[Start of Attachment]
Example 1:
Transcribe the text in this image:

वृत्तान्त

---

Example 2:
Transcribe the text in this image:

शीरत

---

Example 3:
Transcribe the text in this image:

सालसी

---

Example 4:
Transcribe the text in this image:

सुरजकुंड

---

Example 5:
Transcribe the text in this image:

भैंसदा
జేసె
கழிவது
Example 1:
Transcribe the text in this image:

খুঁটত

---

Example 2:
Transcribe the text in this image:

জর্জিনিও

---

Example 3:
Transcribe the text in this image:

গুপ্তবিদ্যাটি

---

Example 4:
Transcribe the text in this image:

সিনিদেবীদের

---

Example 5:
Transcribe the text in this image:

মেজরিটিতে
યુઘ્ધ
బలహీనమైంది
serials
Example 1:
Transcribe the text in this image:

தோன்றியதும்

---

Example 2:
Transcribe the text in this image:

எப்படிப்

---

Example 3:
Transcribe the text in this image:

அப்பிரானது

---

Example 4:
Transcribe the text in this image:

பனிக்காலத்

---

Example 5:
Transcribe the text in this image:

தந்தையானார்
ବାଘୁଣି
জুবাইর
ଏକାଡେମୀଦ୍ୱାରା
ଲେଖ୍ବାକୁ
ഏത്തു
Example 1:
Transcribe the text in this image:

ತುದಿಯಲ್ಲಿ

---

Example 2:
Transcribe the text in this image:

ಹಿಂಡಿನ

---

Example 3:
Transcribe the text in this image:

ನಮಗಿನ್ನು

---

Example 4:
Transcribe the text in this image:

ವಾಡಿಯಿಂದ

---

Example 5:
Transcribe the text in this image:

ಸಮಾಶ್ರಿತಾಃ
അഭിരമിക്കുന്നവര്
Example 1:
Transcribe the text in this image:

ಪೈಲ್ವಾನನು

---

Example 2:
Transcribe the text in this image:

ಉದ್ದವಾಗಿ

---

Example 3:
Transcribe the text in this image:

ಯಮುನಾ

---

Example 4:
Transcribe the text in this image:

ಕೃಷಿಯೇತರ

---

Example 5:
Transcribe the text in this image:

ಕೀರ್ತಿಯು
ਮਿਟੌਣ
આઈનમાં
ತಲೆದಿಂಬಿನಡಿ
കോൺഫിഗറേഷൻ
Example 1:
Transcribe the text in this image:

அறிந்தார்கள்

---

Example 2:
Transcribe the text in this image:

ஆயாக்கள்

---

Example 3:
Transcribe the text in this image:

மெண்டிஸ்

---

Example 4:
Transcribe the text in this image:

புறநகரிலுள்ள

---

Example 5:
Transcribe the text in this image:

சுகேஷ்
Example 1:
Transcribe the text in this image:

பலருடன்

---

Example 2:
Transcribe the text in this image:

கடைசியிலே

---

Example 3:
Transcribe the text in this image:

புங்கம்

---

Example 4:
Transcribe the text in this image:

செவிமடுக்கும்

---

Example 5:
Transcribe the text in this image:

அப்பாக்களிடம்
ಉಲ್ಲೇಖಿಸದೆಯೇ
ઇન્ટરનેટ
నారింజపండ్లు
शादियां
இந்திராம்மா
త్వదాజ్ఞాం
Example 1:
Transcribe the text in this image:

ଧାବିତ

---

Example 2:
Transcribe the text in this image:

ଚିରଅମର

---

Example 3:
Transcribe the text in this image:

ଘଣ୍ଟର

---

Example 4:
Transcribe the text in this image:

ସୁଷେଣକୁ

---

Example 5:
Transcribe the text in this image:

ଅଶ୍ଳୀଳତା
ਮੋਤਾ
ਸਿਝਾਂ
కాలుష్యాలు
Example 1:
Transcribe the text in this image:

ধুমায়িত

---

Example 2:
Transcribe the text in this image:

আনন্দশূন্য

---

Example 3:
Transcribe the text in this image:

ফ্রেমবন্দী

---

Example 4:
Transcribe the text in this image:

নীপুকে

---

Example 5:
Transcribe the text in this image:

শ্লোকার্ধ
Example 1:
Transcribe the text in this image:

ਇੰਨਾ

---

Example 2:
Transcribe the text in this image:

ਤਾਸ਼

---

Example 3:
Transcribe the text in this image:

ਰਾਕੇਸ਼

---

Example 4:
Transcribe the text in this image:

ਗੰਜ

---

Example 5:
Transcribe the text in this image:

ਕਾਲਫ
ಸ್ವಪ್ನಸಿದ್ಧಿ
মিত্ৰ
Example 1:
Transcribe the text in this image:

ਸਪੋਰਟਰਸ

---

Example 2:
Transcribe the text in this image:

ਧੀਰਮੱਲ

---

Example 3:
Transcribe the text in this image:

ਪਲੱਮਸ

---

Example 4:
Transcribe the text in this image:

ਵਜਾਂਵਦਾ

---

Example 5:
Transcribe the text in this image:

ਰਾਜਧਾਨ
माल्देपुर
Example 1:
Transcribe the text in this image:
[End of Attachment]
*What to work on*.
Each line of the data must be retyped exactly as written.

*Solution to this task*.
Example 1:
Transcribe the text in this image:

वृत्तान्त

---

Example 2:
Transcribe the text in this image:

शीरत

---

Example 3:
Transcribe the text in this image:

सालसी

---

Example 4:
Transcribe the text in this image:

सुरजकुंड

---

Example 5:
Transcribe the text in this image:

भैंसदा
జేసె
கழிவது
Example 1:
Transcribe the text in this image:

খুঁটত

---

Example 2:
Transcribe the text in this image:

জর্জিনিও

---

Example 3:
Transcribe the text in this image:

গুপ্তবিদ্যাটি

---

Example 4:
Transcribe the text in this image:

সিনিদেবীদের

---

Example 5:
Transcribe the text in this image:

মেজরিটিতে
યુઘ્ધ
బలహీనమైంది
serials
Example 1:
Transcribe the text in this image:

தோன்றியதும்

---

Example 2:
Transcribe the text in this image:

எப்படிப்

---

Example 3:
Transcribe the text in this image:

அப்பிரானது

---

Example 4:
Transcribe the text in this image:

பனிக்காலத்

---

Example 5:
Transcribe the text in this image:

தந்தையானார்
ବାଘୁଣି
জুবাইর
ଏକାଡେମୀଦ୍ୱାରା
ଲେଖ୍ବାକୁ
ഏത്തു
Example 1:
Transcribe the text in this image:

ತುದಿಯಲ್ಲಿ

---

Example 2:
Transcribe the text in this image:

ಹಿಂಡಿನ

---

Example 3:
Transcribe the text in this image:

ನಮಗಿನ್ನು

---

Example 4:
Transcribe the text in this image:

ವಾಡಿಯಿಂದ

---

Example 5:
Transcribe the text in this image:

ಸಮಾಶ್ರಿತಾಃ
അഭിരമിക്കുന്നവര്
Example 1:
Transcribe the text in this image:

ಪೈಲ್ವಾನನು

---

Example 2:
Transcribe the text in this image:

ಉದ್ದವಾಗಿ

---

Example 3:
Transcribe the text in this image:

ಯಮುನಾ

---

Example 4:
Transcribe the text in this image:

ಕೃಷಿಯೇತರ

---

Example 5:
Transcribe the text in this image:

ಕೀರ್ತಿಯು
ਮਿਟੌਣ
આઈનમાં
ತಲೆದಿಂಬಿನಡಿ
കോൺഫിഗറേഷൻ
Example 1:
Transcribe the text in this image:

அறிந்தார்கள்

---

Example 2:
Transcribe the text in this image:

ஆயாக்கள்

---

Example 3:
Transcribe the text in this image:

மெண்டிஸ்

---

Example 4:
Transcribe the text in this image:

புறநகரிலுள்ள

---

Example 5:
Transcribe the text in this image:

சுகேஷ்
Example 1:
Transcribe the text in this image:

பலருடன்

---

Example 2:
Transcribe the text in this image:

கடைசியிலே

---

Example 3:
Transcribe the text in this image:

புங்கம்

---

Example 4:
Transcribe the text in this image:

செவிமடுக்கும்

---

Example 5:
Transcribe the text in this image:

அப்பாக்களிடம்
ಉಲ್ಲೇಖಿಸದೆಯೇ
ઇન્ટરનેટ
నారింజపండ్లు
शादियां
இந்திராம்மா
త్వదాజ్ఞాం
Example 1:
Transcribe the text in this image:

ଧାବିତ

---

Example 2:
Transcribe the text in this image:

ଚିରଅମର

---

Example 3:
Transcribe the text in this image:

ଘଣ୍ଟର

---

Example 4:
Transcribe the text in this image:

ସୁଷେଣକୁ

---

Example 5:
Transcribe the text in this image:

ଅଶ୍ଳୀଳତା
ਮੋਤਾ
ਸਿਝਾਂ
కాలుష్యాలు
Example 1:
Transcribe the text in this image:

ধুমায়িত

---

Example 2:
Transcribe the text in this image:

আনন্দশূন্য

---

Example 3:
Transcribe the text in this image:

ফ্রেমবন্দী

---

Example 4:
Transcribe the text in this image:

নীপুকে

---

Example 5:
Transcribe the text in this image:

শ্লোকার্ধ
Example 1:
Transcribe the text in this image:

ਇੰਨਾ

---

Example 2:
Transcribe the text in this image:

ਤਾਸ਼

---

Example 3:
Transcribe the text in this image:

ਰਾਕੇਸ਼

---

Example 4:
Transcribe the text in this image:

ਗੰਜ

---

Example 5:
Transcribe the text in this image:

ਕਾਲਫ
ಸ್ವಪ್ನಸಿದ್ಧಿ
মিত্ৰ
Example 1:
Transcribe the text in this image:

ਸਪੋਰਟਰਸ

---

Example 2:
Transcribe the text in this image:

ਧੀਰਮੱਲ

---

Example 3:
Transcribe the text in this image:

ਪਲੱਮਸ

---

Example 4:
Transcribe the text in this image:

ਵਜਾਂਵਦਾ

---

Example 5:
Transcribe the text in this image:

ਰਾਜਧਾਨ
माल्देपुर
Example 1:
Transcribe the text in this image:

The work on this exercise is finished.